2.) The understanding that Western civilization is a unique blessing to the world: Both the Greco-Roman tradition from which the West has distilled the political structure of a representative democracy and the above-mentioned free-market economy, and the Judeo-Christian tradition from which it acquired an accurate understanding of the Creator’s nature and humankind’s proper relationship to the creator are the two most significant avenues of advancement our species has ever discovered. (And much falls under this point that needs serious discussion at this time, such as the fact that there are only two genders, male and female, and that their is no fluidity between them, and that the family structure of a husband, wife and children thereof is the overwhelmingly normal one and the one most conducive to a happy and prosperous society.)
3.) A foreign policy based on what history tells us about human nature: Evil is real and always with us. A nation-state seeking a righteous world (such as the United States of America) should only form close alliances with other nations that have demonstrated a track record of common values. Regimes that are clearly tyrannical and / or expansionist should never be appeased. Indeed, foreign policy should be guided by thinking on how to at least eventually remove such regimes as problems on the world stage.
The basic crisis conservatism has been dealing with since the Trumpist phenomenon befell us is that we’ve lost sight of the very notion of a lodestar. The glorification of a loudmouth charlatan isn’t going to cut it. We need something like the above three pillars - at least something with some coherence and a grounding in freedom and virtue.
We need that because Biden most certainly does not represent some kind of “return” to decency, unity and moderation. The joint policy recommendations document that his team and Sanders’s team crafted last summer makes that clear. Like Sanders, Biden is on board with universal pre-K, the expansion of Social Security, and raising the minimum wage. Biden has - quite recently, in fact, since his election - called for the forgiveness of student loans, a move that infantilizes those who have made a choice of their own volition to incur such debt.
Most ominous among the signs of the overall contours of a Biden administration is its signing on to the Great Reset.

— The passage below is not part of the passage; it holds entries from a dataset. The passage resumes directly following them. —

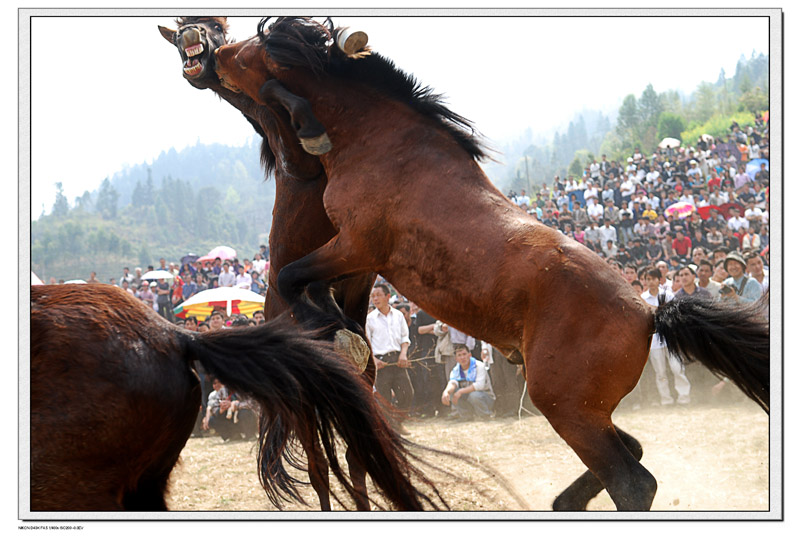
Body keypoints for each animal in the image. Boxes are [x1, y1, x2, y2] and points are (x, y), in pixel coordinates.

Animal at [212, 16, 768, 510]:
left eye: (249, 51)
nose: (216, 52)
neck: (379, 143)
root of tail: (651, 311)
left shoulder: (357, 245)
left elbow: (292, 275)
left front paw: (329, 326)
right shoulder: (355, 258)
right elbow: (307, 283)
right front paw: (337, 330)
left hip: (567, 406)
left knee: (632, 482)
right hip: (588, 410)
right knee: (630, 453)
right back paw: (565, 501)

For some time, the Great Reset was mostly a body of ideas being kicked around by Davos-type pointy-heads, calling for the world to “act jointly and swiftly to revamp all aspects of our societies and economies, from education to social contracts and working conditions.” It mainly appealed to the big wheels of the World Economic Forum and the United Nations, and CEOs who have gleeful moved their corporations and financial institutions leftward. It’s clearly collectivism on steroids and a blatant erosion of national sovereignty.
And again, in this age of populist and nationalist usurpation of what ought to be the conservative message, derision of globalism translates into protectionism and industrial policy, in direct opposition to the free market that is proven to work wherever and whenever tried. Those trying to get a handle on what to make of it all will conflate what ought to be a proper bristling at Great Reset-type paternalism with “America first” economic policies.

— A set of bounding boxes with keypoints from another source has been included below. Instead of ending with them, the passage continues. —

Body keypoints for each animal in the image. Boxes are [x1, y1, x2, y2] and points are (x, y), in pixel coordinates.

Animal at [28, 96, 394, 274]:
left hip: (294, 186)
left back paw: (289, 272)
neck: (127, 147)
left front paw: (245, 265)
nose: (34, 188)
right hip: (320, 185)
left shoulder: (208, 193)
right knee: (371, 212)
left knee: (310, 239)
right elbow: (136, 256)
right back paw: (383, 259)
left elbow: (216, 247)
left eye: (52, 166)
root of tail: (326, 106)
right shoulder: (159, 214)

We need real conservatism to be ready to take the field and all we’re getting is wacky and seditious fantasies about suitcases and algorithms peddled by the crudest, most rudderless gaggle of snake-oil salespeople to ever be an influence on American politics.
There is no new definition of conservatism in light of some kind of shifting demographic and economic dynamics. Conservatism, by definition, is concerned with immutable principles applicable to anyone anywhere.
There is no time to listen to peddlers of the ephemeral. The same antagonist we’ve faced for decades would love nothing more than for us to take that path.